Спрашивали Афоньку: каких женок "приворачивал"? Отвечал: "приворотил" женку Наташку, потом к мужу вернулась в Ярославль. Была еще "женка" из московских торговых рядов. Была Аниска, но с ней не сладилось, грозила самого Афоньку "испортить, сделать чернее земли". Видно, что бывший стрелец — заурядный бабник, знает только любовную магию, и то понаслышке; под тяжкой пыткой оговаривает себя и всех ему известных. Но царские следователи верили в "привороты и порчу" столь же истово, как "гулящий Афонька". Не удивлялись, когда говорил нелепое. Все же проверили силу любовной магии Афоньки, узнали, что Аниська — жена однополчанина Афоньки, с ним дело не имела. Сказали опрошенные женщины Стрелецкой слободы: "Жена она добрая и ведовства не знает". Все ответы Афоньки — откровения человека пьющего и гулящего. Признавался он в минуту откровения своим мучителям, что "ведовства не знает и царицу его никто не учил портить". Но царь следил за ходом дела, и палачи терзали бывшего стрельца. Потом Боярская дума приговорила его как колдуна, который "бесов на людей по ветру пускал", к сожжению в срубе, предварительно четвертовав. Царь проявил милость и сослал Афоньку в острог, в Сибирь.
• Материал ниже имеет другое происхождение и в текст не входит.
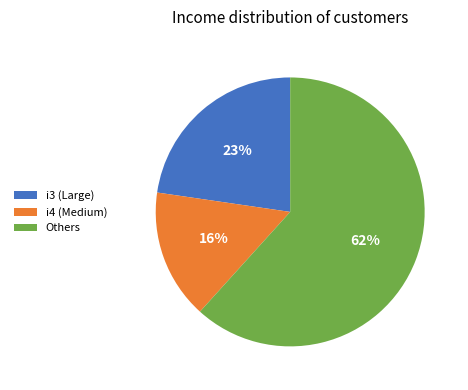

Count the number of slices in the pie.

3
Подозрения в "порче" возникали в те годы нелепые, выдумки психопатов. Есть следственное дело москвича Федьки Шиловцова: "испил" однажды квасу у "иноземца", поляка, живущего в столице, вдруг у него в "брюхе почало шуметь, и он решил, что был испорчен: стал читать громко Псалтырь, а перед ним нечто зашумело, ангел или бес — не знает".
Документы показывают, что "привороты бабок", как колдовство Афоньки, — затеи пустые. Признавалась одна из женщин, привлеченная по делу Дарьи-мастерицы, что взяла "наговоренное мыло, соль и белила для лица". Умывалась, соль мужу давала в еде, потом густо "убедилась" чудодейственными белилами, вышла к мужу, улыбаясь. Муж как заметил ее, сильно прибил. Тогда "разметала" все, выбросила. Но "бабки" не сидели без дела.
В XVII веке во всех слоях общества семейные узы соединяли людей почти не знакомых. "Принуждать силой нельзя, но заставить можно", — так определяли родители будущую семейную жизнь своих подопечных. И приходилось потом для укрепления семейных уз "наговаривать" мыло и белила для лица.